When was banyan tree planted?
This is my ninth post in the Native Trees of Pakistan series. Today, I am featuringthe Banyan tree because I believe the series would remain incomplete without the mention of the Banyan tree (Ficus Benghalensis).
Banyan, locally knows as Borh, is an important part of the landscape, fiction and life of the Indian sub-continent. It is an important part of rural life; huge Banyan trees spread their wide canopy of wide green leaves over large areas and witness many activities of rural life. A Banyan tree provides a shady playground for kids, a community center for villagers, a sitting and resting place for travellers. It is believed that the name of Banyan tree is derived from the word ‘banya’, which means ‘trader’. In old days, Hindu traders of the Indian sub-continent dominated most of the trade in the region. They used to travel for business purposes and often took rest and do business under this tree. Later, English writers started mentioning Banyan tree as the tree under which Hindu merchants would conduct their business.
Banyan usually grows as an epiphytic plant – seeds are dropped by birds on a tree or a crack in a building where it starts germinating.
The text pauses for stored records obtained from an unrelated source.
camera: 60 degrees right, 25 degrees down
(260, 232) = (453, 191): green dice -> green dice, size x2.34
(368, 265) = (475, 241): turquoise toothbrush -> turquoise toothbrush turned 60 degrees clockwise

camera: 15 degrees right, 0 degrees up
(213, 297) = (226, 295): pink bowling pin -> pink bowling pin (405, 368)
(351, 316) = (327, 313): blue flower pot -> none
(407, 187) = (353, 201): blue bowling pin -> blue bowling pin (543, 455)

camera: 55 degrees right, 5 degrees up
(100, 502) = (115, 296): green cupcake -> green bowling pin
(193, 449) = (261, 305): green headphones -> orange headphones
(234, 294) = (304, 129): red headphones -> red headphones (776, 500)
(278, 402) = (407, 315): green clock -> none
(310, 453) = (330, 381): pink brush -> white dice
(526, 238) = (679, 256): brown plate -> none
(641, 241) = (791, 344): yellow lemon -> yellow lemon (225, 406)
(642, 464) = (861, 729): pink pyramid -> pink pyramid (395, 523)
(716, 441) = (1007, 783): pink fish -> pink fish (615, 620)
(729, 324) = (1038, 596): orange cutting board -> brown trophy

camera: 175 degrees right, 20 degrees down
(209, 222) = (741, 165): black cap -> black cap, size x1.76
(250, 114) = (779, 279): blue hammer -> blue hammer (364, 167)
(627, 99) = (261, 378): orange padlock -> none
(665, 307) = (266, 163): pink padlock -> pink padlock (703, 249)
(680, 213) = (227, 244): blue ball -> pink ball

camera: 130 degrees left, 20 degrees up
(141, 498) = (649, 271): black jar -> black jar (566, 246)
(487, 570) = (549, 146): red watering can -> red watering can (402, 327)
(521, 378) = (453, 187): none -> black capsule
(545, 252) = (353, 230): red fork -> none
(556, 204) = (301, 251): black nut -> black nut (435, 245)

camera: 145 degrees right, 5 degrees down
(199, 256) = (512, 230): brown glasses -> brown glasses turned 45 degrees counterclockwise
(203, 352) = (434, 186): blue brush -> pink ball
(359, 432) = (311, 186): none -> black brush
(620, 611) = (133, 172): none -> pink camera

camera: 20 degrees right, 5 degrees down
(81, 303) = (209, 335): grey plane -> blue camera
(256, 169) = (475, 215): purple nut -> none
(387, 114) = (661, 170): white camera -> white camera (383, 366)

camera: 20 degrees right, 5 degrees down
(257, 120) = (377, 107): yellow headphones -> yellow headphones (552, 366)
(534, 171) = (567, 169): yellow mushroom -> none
Young saplings develop string roots that continue to grow and then strangle the host. Banyan produces a lot of strong and wide branches that spread far from the trunk and cover a considerably large area. As the tree grows, the trunk gains tremendous width and height. Branches produce aerial roots that reach ground, establish themselves in the ground and ultimately unite with the main trunk. Because of its structure, Banyan makes an excellent bonsai.